I’m 28, I Haven’t Accomplished Anything Yet, And Now I’m Just Going To Get Old And Die

Jim Linwood
Jim Linwood

Being 28 is kind of the end of the immortality you feel as a young person. Sure middle school, high school, the crazy WTF AM I DOING post-grad period can definitely be difficult and 28 is at least a reprieve from that. But When your life is a mess at 22 you at least figure you’ll get it together one day. One day you will be successful, financially independent, make peace with your body, and love someone for the right reasons. As bleak as the present looks, you always have the future.

But what happens when you start to age and you realize “shit, health is a real thing.” You have to take care of your body not because it looks hot at the beach and helps you get free drinks when you go out. You have to take care of your body because you will die earlier if you don’t. And you haven’t really accomplished anything yet so you can’t die early because you need all the time you can get to make your life something that matters, something that isn’t a series of rebuilding seasons.

I’m not one of those people that thinks you have to do everything before you get married or turn 30. I love women like Brandi Glanville that have a zest for life and are 40 or older. It’s really admirable because that isn’t the status quo, so that’s one thing I hope to accomplish. I’m not trying to say aging isn’t fun.

**PROBLEM A**
In the essay on turning 28, who is named as an example of a woman with a zest for life who is 40 or older?
**PROBLEM B**
Print the part of the essay on turning 28 starting with "Being 28 is" and going on through "have the future.".

**SOURCE DATA**

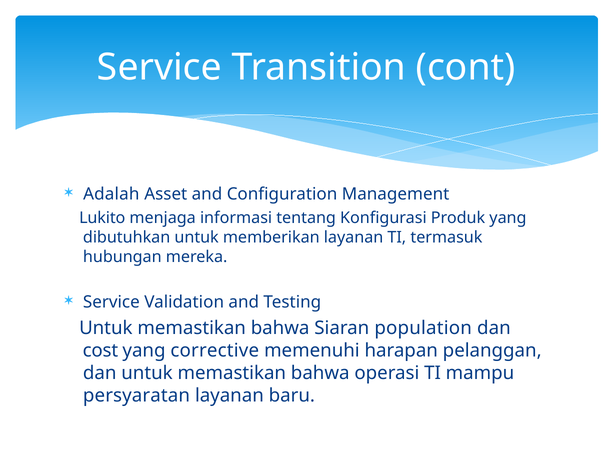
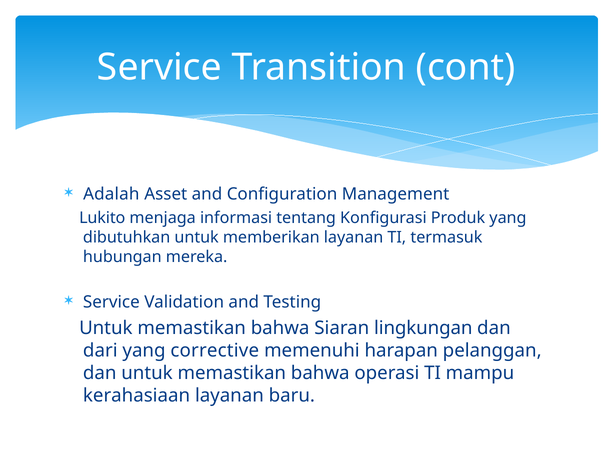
population: population -> lingkungan
cost: cost -> dari
persyaratan: persyaratan -> kerahasiaan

**WRITTEN REPLY A**
Brandi Glanville

**WRITTEN REPLY B**
Being 28 is kind of the end of the immortality you feel as a young person. Sure middle school, high school, the crazy WTF AM I DOING post-grad period can definitely be difficult and 28 is at least a reprieve from that. But When your life is a mess at 22 you at least figure you’ll get it together one day. One day you will be successful, financially independent, make peace with your body, and love someone for the right reasons. As bleak as the present looks, you always have the future.